Income and Wealth Inequality and Taxes

2019, The Wall Street Journal published an article in its opinion section written by Alan Blinder, a professor of economics and public affairs at Princeton.  Blinder’s opinion piece references a new book by two economists at the University of California, Berkeley, Emmanuel Saez and Gabriel Zuchman

Saez and Zucman traced tax records back to 1913, the effective date of the 16th Amendment allowing a federal income tax.

According to Saez and Zuchman, the average tax rate (taxes as a percentage of income) on the top of 0.1% of income earners rose from 19% in 1913 to an average of 53% between 1930 and 1974.  After that, the tax rate on the upper 0.1% has fallen to about 31%.  For the 400 highest earners, whose taxes were traced back to 1960, the tax rate fell from 56% to 23% today.  These 400 highest earners earn on average more than $450 million a year.  Working-class Americans now pay around 25% of their income in taxes while the richest 400 pay 21%.

According to the data, “income equality in America now stands at or just a tad below, an all-time high.”  Income inequality has been rising for almost 40 years.  “For the first time in the past hundred years, the working class today pays higher tax rates than billionaires.”

The ultrarich earn most of their wealth through investments rather than paychecks.  Therefore, in order to be completely fair to them, the researchers attributed to shareholders all taxes actually paid by corporations. 

The bottom line is that the 2001 and 2003 tax cuts of George W. Bush and particularly the Trump tax cuts of 2017 were somewhere between ill-advised and unconscionable.  All of these tax cuts were justified by the “trickledown”/”a rising tide floats all boats” argument.  The evidence is overwhelming that these arguments are fallacious. 
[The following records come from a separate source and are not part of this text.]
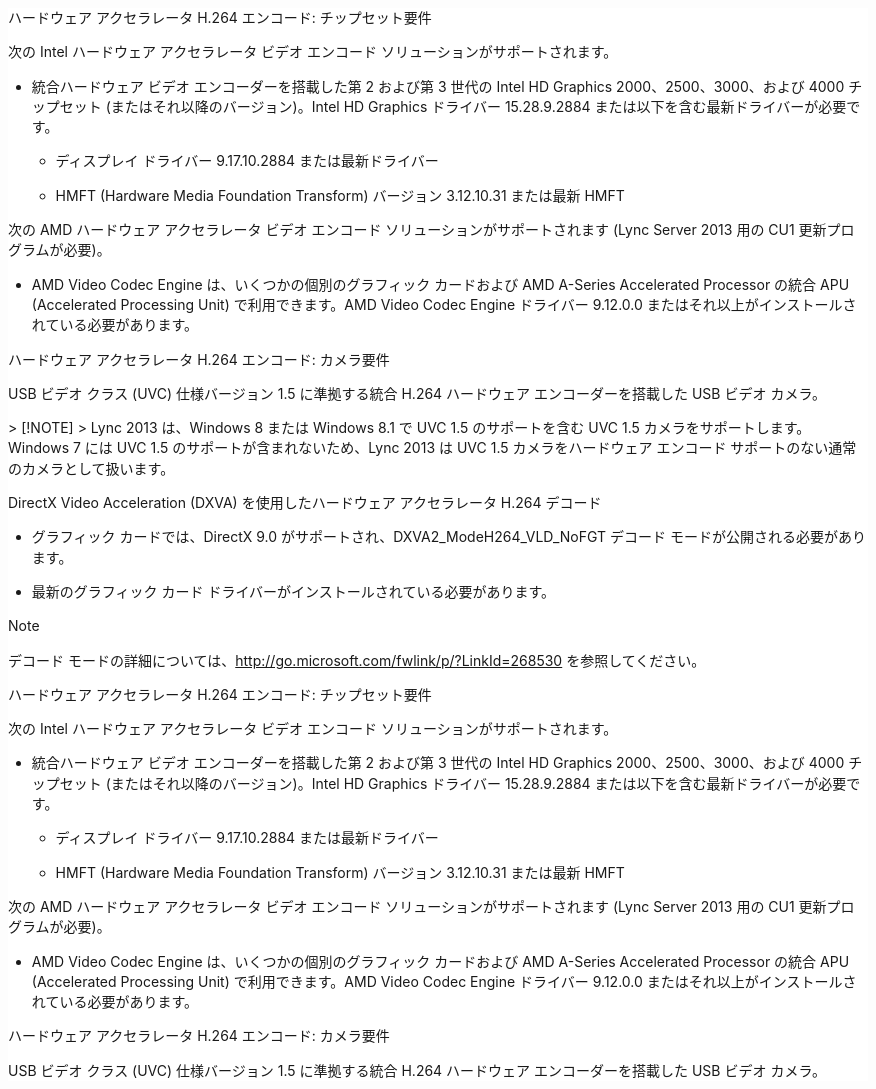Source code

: </div></td>
</tr>
<tr class="even">
<td><p>ハードウェア アクセラレータ H.264 エンコード: チップセット要件</p></td>
<td><p>次の Intel ハードウェア アクセラレータ ビデオ エンコード ソリューションがサポートされます。</p>
<ul>
<li><p>統合ハードウェア ビデオ エンコーダーを搭載した第 2 および第 3 世代の Intel HD Graphics 2000、2500、3000、および 4000 チップセット (またはそれ以降のバージョン)。Intel HD Graphics ドライバー 15.28.9.2884 または以下を含む最新ドライバーが必要です。</p>
<ul>
<li><p>ディスプレイ ドライバー 9.17.10.2884 または最新ドライバー</p></li>
<li><p>HMFT (Hardware Media Foundation Transform) バージョン 3.12.10.31 または最新 HMFT</p></li>
</ul></li>
</ul>
<p>次の AMD ハードウェア アクセラレータ ビデオ エンコード ソリューションがサポートされます (Lync Server 2013 用の CU1 更新プログラムが必要)。</p>
<ul>
<li><p>AMD Video Codec Engine は、いくつかの個別のグラフィック カードおよび AMD A-Series Accelerated Processor の統合 APU (Accelerated Processing Unit) で利用できます。AMD Video Codec Engine ドライバー 9.12.0.0 またはそれ以上がインストールされている必要があります。</p></li>
</ul></td>
</tr>
<tr class="odd">
<td><p>ハードウェア アクセラレータ H.264 エンコード: カメラ要件</p></td>
<td><p>USB ビデオ クラス (UVC) 仕様バージョン 1.5 に準拠する統合 H.264 ハードウェア エンコーダーを搭載した USB ビデオ カメラ。</p>
<div class="alert">
> [!NOTE]
> Lync 2013 は、Windows 8 または Windows 8.1 で UVC 1.5 のサポートを含む UVC 1.5 カメラをサポートします。Windows 7 には UVC 1.5 のサポートが含まれないため、Lync 2013 は UVC 1.5 カメラをハードウェア エンコード サポートのない通常のカメラとして扱います。

</div></td>
</tr>
<tr class="even">
<td><p>DirectX Video Acceleration (DXVA) を使用したハードウェア アクセラレータ H.264 デコード</p></td>
<td><ul>
<li><p>グラフィック カードでは、DirectX 9.0 がサポートされ、DXVA2_ModeH264_VLD_NoFGT デコード モードが公開される必要があります。</p></li>
<li><p>最新のグラフィック カード ドライバーがインストールされている必要があります。</p></li>
</ul>

> [!NOTE]
> デコード モードの詳細については、<a href="http://go.microsoft.com/fwlink/p/?linkid=268530">http://go.microsoft.com/fwlink/p/?LinkId=268530</a> を参照してください。

</div></td>
</tr>
<tr class="odd">
<td><p>ハードウェア アクセラレータ H.264 エンコード: チップセット要件</p></td>
<td><p>次の Intel ハードウェア アクセラレータ ビデオ エンコード ソリューションがサポートされます。</p>
<ul>
<li><p>統合ハードウェア ビデオ エンコーダーを搭載した第 2 および第 3 世代の Intel HD Graphics 2000、2500、3000、および 4000 チップセット (またはそれ以降のバージョン)。Intel HD Graphics ドライバー 15.28.9.2884 または以下を含む最新ドライバーが必要です。</p>
<ul>
<li><p>ディスプレイ ドライバー 9.17.10.2884 または最新ドライバー</p></li>
<li><p>HMFT (Hardware Media Foundation Transform) バージョン 3.12.10.31 または最新 HMFT</p></li>
</ul></li>
</ul>
<p>次の AMD ハードウェア アクセラレータ ビデオ エンコード ソリューションがサポートされます (Lync Server 2013 用の CU1 更新プログラムが必要)。</p>
<ul>
<li><p>AMD Video Codec Engine は、いくつかの個別のグラフィック カードおよび AMD A-Series Accelerated Processor の統合 APU (Accelerated Processing Unit) で利用できます。AMD Video Codec Engine ドライバー 9.12.0.0 またはそれ以上がインストールされている必要があります。</p></li>
</ul></td>
</tr>
<tr class="even">
<td><p>ハードウェア アクセラレータ H.264 エンコード: カメラ要件</p></td>
<td><p>USB ビデオ クラス (UVC) 仕様バージョン 1.5 に準拠する統合 H.264 ハードウェア エンコーダーを搭載した USB ビデオ カメラ。</p>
To make matters worse, on October 31, 2019, the Treasury Department announced it was rolling back Obama-era regulations intended to stop corporate inversions.  An inversion occurs when a U.S. corporation merges with a foreign corporation in order to take advantage of a lower tax rate in a foreign country.  This tax gimmick allows a domestic company to masquerade as a foreign company. The Obama regulations had mostly shut down these inversions.  Trump justified corporate tax cuts based upon the argument that U.S. corporate tax rates were too high compared to the rest of the world and that lowering the rate would make inversions unnecessary, spur investment in the U.S. and increase domestic wages.  Not only did corporations not invest their tax savings in the U.S. or substantially raise wages, they primarily used the savings to pay dividends and buy back their own stock (increasing its value), further enriching the most wealthy.  Trump now intends to grant corporations the best of both worlds – low domestic taxes and, if that’s not low enough, you can pretend to be a foreign corporation through an inversion.  Also, corporations rarely pay taxes at the maximum rate.  For example, Amazon, maybe the most valuable company in the world, paid -0- taxes in 2018.  Amazon did this by exploiting foreign tax havens and tax avoidance strategies.  Amazon did this despite the fact it has enormously valuable contracts with the federal government. 
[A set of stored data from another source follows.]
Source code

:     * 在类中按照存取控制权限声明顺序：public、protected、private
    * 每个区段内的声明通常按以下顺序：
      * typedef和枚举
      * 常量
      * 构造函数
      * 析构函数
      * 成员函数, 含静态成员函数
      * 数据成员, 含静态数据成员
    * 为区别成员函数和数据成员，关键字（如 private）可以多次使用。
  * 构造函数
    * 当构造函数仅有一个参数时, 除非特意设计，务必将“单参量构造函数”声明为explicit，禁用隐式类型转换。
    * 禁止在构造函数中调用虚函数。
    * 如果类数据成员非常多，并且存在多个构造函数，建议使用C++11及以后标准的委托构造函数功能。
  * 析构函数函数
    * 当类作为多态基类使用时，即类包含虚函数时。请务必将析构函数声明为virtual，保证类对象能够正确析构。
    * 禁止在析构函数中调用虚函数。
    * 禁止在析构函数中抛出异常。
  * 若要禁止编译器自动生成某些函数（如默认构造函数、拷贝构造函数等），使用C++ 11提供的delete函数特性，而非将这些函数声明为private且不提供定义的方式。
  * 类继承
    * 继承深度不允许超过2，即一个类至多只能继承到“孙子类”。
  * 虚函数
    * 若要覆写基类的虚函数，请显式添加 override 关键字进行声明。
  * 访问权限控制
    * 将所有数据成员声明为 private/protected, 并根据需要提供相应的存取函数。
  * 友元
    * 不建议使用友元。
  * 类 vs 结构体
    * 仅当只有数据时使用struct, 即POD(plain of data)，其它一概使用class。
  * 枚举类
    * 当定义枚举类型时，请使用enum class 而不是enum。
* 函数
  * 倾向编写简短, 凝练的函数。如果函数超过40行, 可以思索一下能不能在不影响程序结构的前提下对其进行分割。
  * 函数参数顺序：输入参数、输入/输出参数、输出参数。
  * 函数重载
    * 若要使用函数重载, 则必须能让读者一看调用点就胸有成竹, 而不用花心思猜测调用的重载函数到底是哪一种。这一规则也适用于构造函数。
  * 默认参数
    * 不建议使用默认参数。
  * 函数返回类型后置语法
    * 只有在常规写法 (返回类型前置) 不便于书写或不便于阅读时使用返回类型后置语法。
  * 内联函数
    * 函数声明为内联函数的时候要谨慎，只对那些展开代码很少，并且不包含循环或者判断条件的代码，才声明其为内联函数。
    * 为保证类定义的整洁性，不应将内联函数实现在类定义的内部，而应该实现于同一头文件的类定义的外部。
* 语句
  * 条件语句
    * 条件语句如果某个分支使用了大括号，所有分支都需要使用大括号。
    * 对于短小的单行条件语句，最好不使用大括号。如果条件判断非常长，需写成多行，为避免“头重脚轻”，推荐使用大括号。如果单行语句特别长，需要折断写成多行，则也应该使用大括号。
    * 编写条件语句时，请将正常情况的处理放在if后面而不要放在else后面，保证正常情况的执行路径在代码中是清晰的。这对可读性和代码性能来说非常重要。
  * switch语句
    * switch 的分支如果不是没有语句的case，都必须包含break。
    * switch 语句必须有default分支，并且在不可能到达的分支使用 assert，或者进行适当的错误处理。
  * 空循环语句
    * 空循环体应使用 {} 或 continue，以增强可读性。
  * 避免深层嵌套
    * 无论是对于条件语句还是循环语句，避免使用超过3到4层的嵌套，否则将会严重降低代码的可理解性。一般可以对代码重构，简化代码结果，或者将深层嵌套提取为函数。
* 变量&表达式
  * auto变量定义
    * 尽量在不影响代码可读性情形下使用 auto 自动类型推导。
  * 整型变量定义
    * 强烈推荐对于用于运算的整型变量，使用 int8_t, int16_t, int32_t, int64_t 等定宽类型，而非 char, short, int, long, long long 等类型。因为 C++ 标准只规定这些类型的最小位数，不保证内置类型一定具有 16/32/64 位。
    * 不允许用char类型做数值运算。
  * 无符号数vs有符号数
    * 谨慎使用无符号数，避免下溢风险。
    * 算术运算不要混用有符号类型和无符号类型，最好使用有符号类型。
We should also consider the question of who benefits and who bears the costs of the Trump trade war with China.  Trump has a very good point when he accuses China of theft of intellectual property and forcing U.S. companies to share technology if they want to do business in China.  Theft and forced technology transfer rightly offend our sense of right and wrong.  But, the trade war is being fought at the expense of ordinary consumers, farmers and small businesses.  If these big corporations don’t like the way China does business, they have the option to not do business there.  On the other hand, if they want the might and power of the U.S. government and the U.S. economy to leverage a better deal for them, shouldn’t they will be willing taxpayers? 

If the wealthy don’t pay their fair share of taxes and corporations don’t pay theirs, the burden inevitably falls to everyone else.